Stephen Techtmann staring at a petri dish
Stephen Techtmann.

Michigan Tech

The concept is still at the level of what Techtmann calls “bench scale experiments.” Right now, the researchers can only convert 0.87 to 1.75 ounces (25 to 50 grams) of plastic at a time. However, one promising fact is that the process is remarkably efficient. It is able to change 75% to 90% of HDPE plastics into potentially edible cells. 

In the shorter term, Techtmann says the researchers hope to unify the components of their plastic-to-food process into a single device that could be used as a tool for disaster relief. 

“Often food and clean water are something that is needed in a disaster scenario, and you often have excess waste,” he explains. 

But Techtmann and Lu’s ambitions aim further still. 

“Our long-term goal is to develop a plastic degradation and conversion technology that is versatile and efficient, and can be utilized at large scale, which ultimately helps to address both plastic pollution and food insecurity, two grand challenges of our modern society,” Lu writes.

He hopes the food it generates will be a legitimate alternative food source for humans, as well as potentially for livestock, cats, and dogs. 

“I really think that there are different possibilities,” Lu says.

Future Insight Prize 

Winning the Future Insight Prize 2021 will help them realize these goals. The prize was launched in 2019 in honor of Merck KGaA’s 350th anniversary. Winning is more than symbolic: the honor comes with a $1.18 million (1 million Euro) stipend that the company plans to give out annually for the next 35 years. 

“With the Future Insight™ prize, we aim to empower researchers tackling some of humanity’s most pressing global challenges in health, nutrition, and energy,” Garijo says on the prize website. 

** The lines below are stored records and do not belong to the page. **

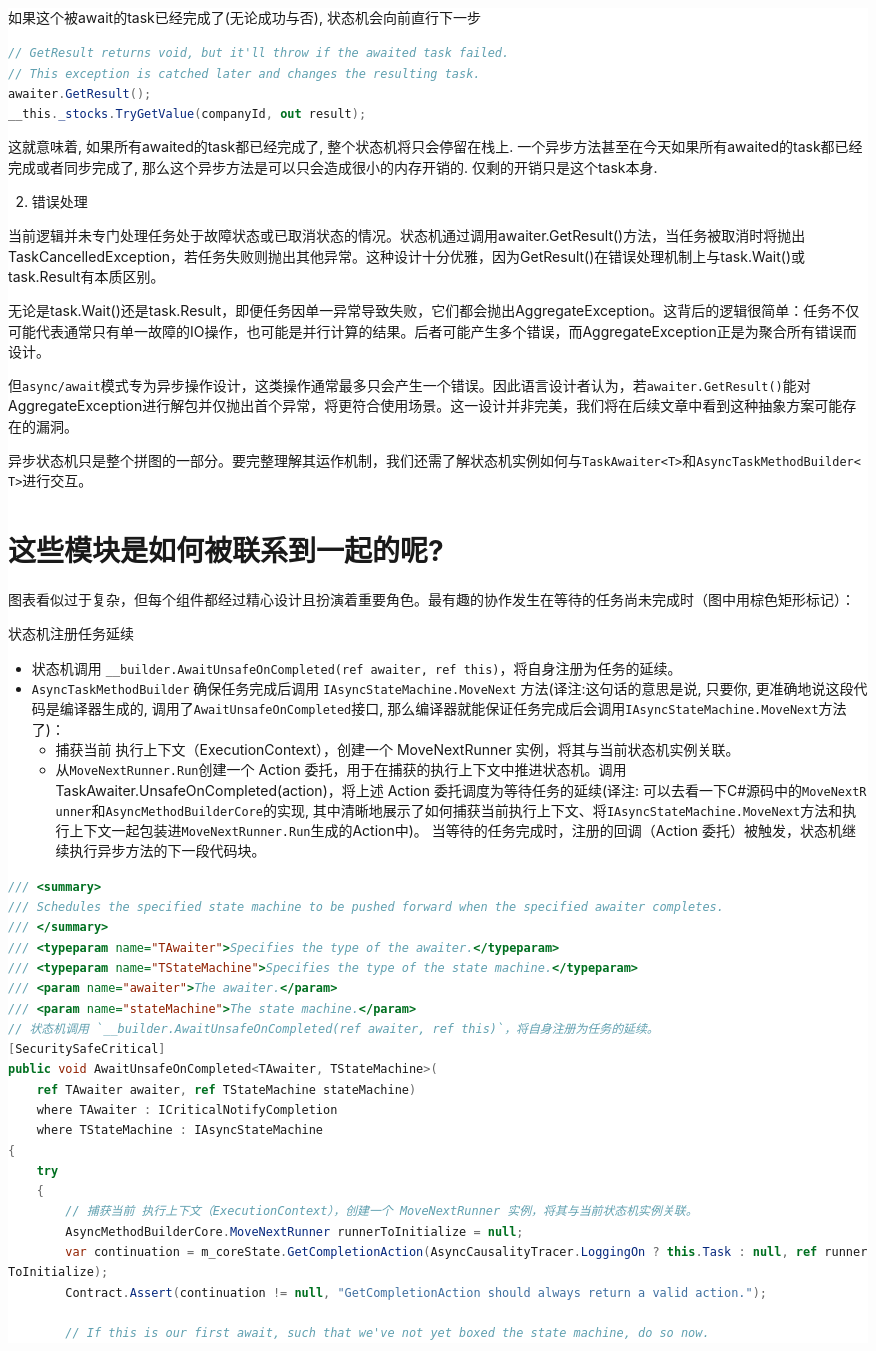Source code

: 如果这个被await的task已经完成了(无论成功与否), 状态机会向前直行下一步
```C#
// GetResult returns void, but it'll throw if the awaited task failed.
// This exception is catched later and changes the resulting task.
awaiter.GetResult();
__this._stocks.TryGetValue(companyId, out result);
```

这就意味着, 如果所有awaited的task都已经完成了, 整个状态机将只会停留在栈上. 一个异步方法甚至在今天如果所有awaited的task都已经完成或者同步完成了, 那么这个异步方法是可以只会造成很小的内存开销的. 仅剩的开销只是这个task本身.

2. 错误处理

当前逻辑并未专门处理任务处于故障状态或已取消状态的情况。状态机通过调用awaiter.GetResult()方法，当任务被取消时将抛出TaskCancelledException，若任务失败则抛出其他异常。这种设计十分优雅，因为GetResult()在错误处理机制上与task.Wait()或task.Result有本质区别。

无论是task.Wait()还是task.Result，即便任务因单一异常导致失败，它们都会抛出AggregateException。这背后的逻辑很简单：任务不仅可能代表通常只有单一故障的IO操作，也可能是并行计算的结果。后者可能产生多个错误，而AggregateException正是为聚合所有错误而设计。

但`async/await`模式专为异步操作设计，这类操作通常最多只会产生一个错误。因此语言设计者认为，若`awaiter.GetResult()`能对AggregateException进行解包并仅抛出首个异常，将更符合使用场景。这一设计并非完美，我们将在后续文章中看到这种抽象方案可能存在的漏洞。

异步状态机只是整个拼图的一部分。要完整理解其运作机制，我们还需了解状态机实例如何与`TaskAwaiter<T>`和`AsyncTaskMethodBuilder<T>`进行交互。

# 这些模块是如何被联系到一起的呢?

[](https://devblogs.microsoft.com/wp-content/uploads/sites/31/2019/06/Async_sequence_state_machine_thumb.png)

图表看似过于复杂，但每个组件都经过精心设计且扮演着重要角色。最有趣的协作发生在等待的任务尚未完成时（图中用棕色矩形标记）：

状态机注册任务延续

- 状态机调用 `__builder.AwaitUnsafeOnCompleted(ref awaiter, ref this)`，将自身注册为任务的延续。
- `AsyncTaskMethodBuilder` 确保任务完成后调用 `IAsyncStateMachine.MoveNext` 方法(译注:这句话的意思是说, 只要你, 更准确地说这段代码是编译器生成的, 调用了`AwaitUnsafeOnCompleted`接口, 那么编译器就能保证任务完成后会调用`IAsyncStateMachine.MoveNext`方法了)：
  - 捕获当前 执行上下文（ExecutionContext），创建一个 MoveNextRunner 实例，将其与当前状态机实例关联。
  - 从`MoveNextRunner.Run`创建一个 Action 委托，用于在捕获的执行上下文中推进状态机。调用 TaskAwaiter.UnsafeOnCompleted(action)，将上述 Action 委托调度为等待任务的延续(译注: 可以去看一下C#源码中的`MoveNextRunner`和`AsyncMethodBuilderCore`的实现, 其中清晰地展示了如何捕获当前执行上下文、将`IAsyncStateMachine.MoveNext`方法和执行上下文一起包装进`MoveNextRunner.Run`生成的Action中)。
当等待的任务完成时，注册的回调（Action 委托）被触发，状态机继续执行异步方法的下一段代码块。

```C#
/// <summary>
/// Schedules the specified state machine to be pushed forward when the specified awaiter completes.
/// </summary>
/// <typeparam name="TAwaiter">Specifies the type of the awaiter.</typeparam>
/// <typeparam name="TStateMachine">Specifies the type of the state machine.</typeparam>
/// <param name="awaiter">The awaiter.</param>
/// <param name="stateMachine">The state machine.</param>
// 状态机调用 `__builder.AwaitUnsafeOnCompleted(ref awaiter, ref this)`，将自身注册为任务的延续。
[SecuritySafeCritical]
public void AwaitUnsafeOnCompleted<TAwaiter, TStateMachine>(
    ref TAwaiter awaiter, ref TStateMachine stateMachine)
    where TAwaiter : ICriticalNotifyCompletion
    where TStateMachine : IAsyncStateMachine
{
    try
    {
        // 捕获当前 执行上下文（ExecutionContext），创建一个 MoveNextRunner 实例，将其与当前状态机实例关联。
        AsyncMethodBuilderCore.MoveNextRunner runnerToInitialize = null;
        var continuation = m_coreState.GetCompletionAction(AsyncCausalityTracer.LoggingOn ? this.Task : null, ref runnerToInitialize);
        Contract.Assert(continuation != null, "GetCompletionAction should always return a valid action.");

        // If this is our first await, such that we've not yet boxed the state machine, do so now.
```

To that end, every year the company seeks nominations around a particular theme: In 2019 it was pandemic preparation, in 2020 drug resistance, and in 2021 food generator. The 2022 theme will be carbon dioxide conversion. 

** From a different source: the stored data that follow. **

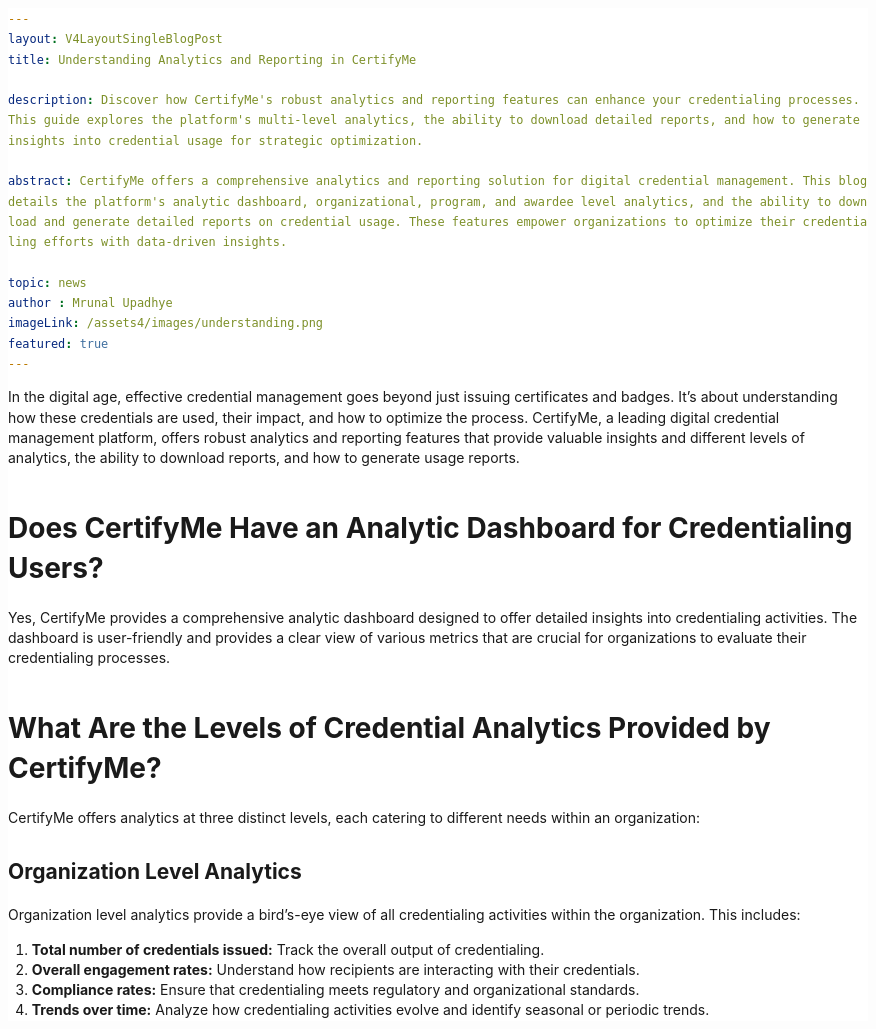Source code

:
 ```yaml
---
layout: V4LayoutSingleBlogPost
title: Understanding Analytics and Reporting in CertifyMe

description: Discover how CertifyMe's robust analytics and reporting features can enhance your credentialing processes. This guide explores the platform's multi-level analytics, the ability to download detailed reports, and how to generate insights into credential usage for strategic optimization.

abstract: CertifyMe offers a comprehensive analytics and reporting solution for digital credential management. This blog details the platform's analytic dashboard, organizational, program, and awardee level analytics, and the ability to download and generate detailed reports on credential usage. These features empower organizations to optimize their credentialing efforts with data-driven insights.

topic: news
author : Mrunal Upadhye
imageLink: /assets4/images/understanding.png
featured: true
---
```


In the digital age, effective credential management goes beyond just issuing certificates and badges. It’s about understanding how these credentials are used, their impact, and how to optimize the process. CertifyMe, a leading digital credential management platform, offers robust analytics and reporting features that provide valuable insights and different levels of analytics, the ability to download reports, and how to generate usage reports. 

# Does CertifyMe Have an Analytic Dashboard for Credentialing Users? 


Yes, CertifyMe provides a comprehensive analytic dashboard designed to offer detailed insights into credentialing activities. The dashboard is user-friendly and provides a clear view of various metrics that are crucial for organizations to evaluate their credentialing processes. 


# What Are the Levels of Credential Analytics Provided by CertifyMe? 


CertifyMe offers analytics at three distinct levels, each catering to different needs within an organization: 

## Organization Level Analytics 


Organization level analytics provide a bird’s-eye view of all credentialing activities within the organization. This includes: 

1. **Total number of credentials issued:** Track the overall output of credentialing. 
1. **Overall engagement rates:** Understand how recipients are interacting with their credentials. 
1. **Compliance rates:**  Ensure that credentialing meets regulatory and organizational standards. 
1. **Trends over time:** Analyze how credentialing activities evolve and identify seasonal or periodic trends.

Techtmann says that the initial nomination for the prize “was a surprise to us.” 

“It’s an amazing honor,” he adds. “It’s exciting to see that this company . . .is willing to put a substantial investment to try to address some of these major challenges that are faced by society and to see the work that we’re doing as potentially a step in helping society is pretty amazing.”

Merck’s investment also has practical implications for the researchers. It will enable them to fund more graduate students and postdocs to assist with the project’s development and make immediate improvements. 

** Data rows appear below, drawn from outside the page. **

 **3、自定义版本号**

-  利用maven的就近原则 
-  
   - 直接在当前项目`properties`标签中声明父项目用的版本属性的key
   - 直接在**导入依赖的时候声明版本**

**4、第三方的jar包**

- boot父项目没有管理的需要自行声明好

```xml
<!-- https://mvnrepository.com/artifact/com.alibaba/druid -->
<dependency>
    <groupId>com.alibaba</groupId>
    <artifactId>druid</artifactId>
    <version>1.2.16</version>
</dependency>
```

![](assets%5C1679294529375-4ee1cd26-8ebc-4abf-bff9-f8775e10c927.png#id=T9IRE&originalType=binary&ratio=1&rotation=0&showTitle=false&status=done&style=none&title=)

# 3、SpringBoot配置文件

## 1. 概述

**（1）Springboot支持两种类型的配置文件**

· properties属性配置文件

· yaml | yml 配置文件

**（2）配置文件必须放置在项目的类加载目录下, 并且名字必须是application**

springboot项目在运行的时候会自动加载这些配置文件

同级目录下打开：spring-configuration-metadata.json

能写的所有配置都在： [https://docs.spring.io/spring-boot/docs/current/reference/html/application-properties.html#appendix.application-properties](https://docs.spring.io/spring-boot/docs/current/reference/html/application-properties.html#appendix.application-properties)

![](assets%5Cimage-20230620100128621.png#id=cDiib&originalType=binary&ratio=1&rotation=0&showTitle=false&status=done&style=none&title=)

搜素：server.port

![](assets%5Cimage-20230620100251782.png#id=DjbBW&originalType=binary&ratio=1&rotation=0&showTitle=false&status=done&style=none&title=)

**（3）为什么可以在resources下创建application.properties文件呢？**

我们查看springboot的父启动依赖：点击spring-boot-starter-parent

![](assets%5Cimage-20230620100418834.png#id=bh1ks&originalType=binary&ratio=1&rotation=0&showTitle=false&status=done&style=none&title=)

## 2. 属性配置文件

“The prize is incredible, because it offers resources and encouragement for us to advance the research,” Lu agrees. “While we have generated promising results, there is still a long way to go from concept demonstration to real-world applications.” 

Some of the immediate improvements that researchers want to make include:

  1. Increasing the efficiency of the transformation
  2. Improving and assuring the safety of the final food product
  3. Enhancing the nutrition of the food by, for example, figuring out how to make polyunsaturated fatty acids
  4. Expanding to new types of waste, such as non-edible plant matter

“With the prize, we can pursue high-risk, high-return ideas that are potentially transformative,” Lu writes.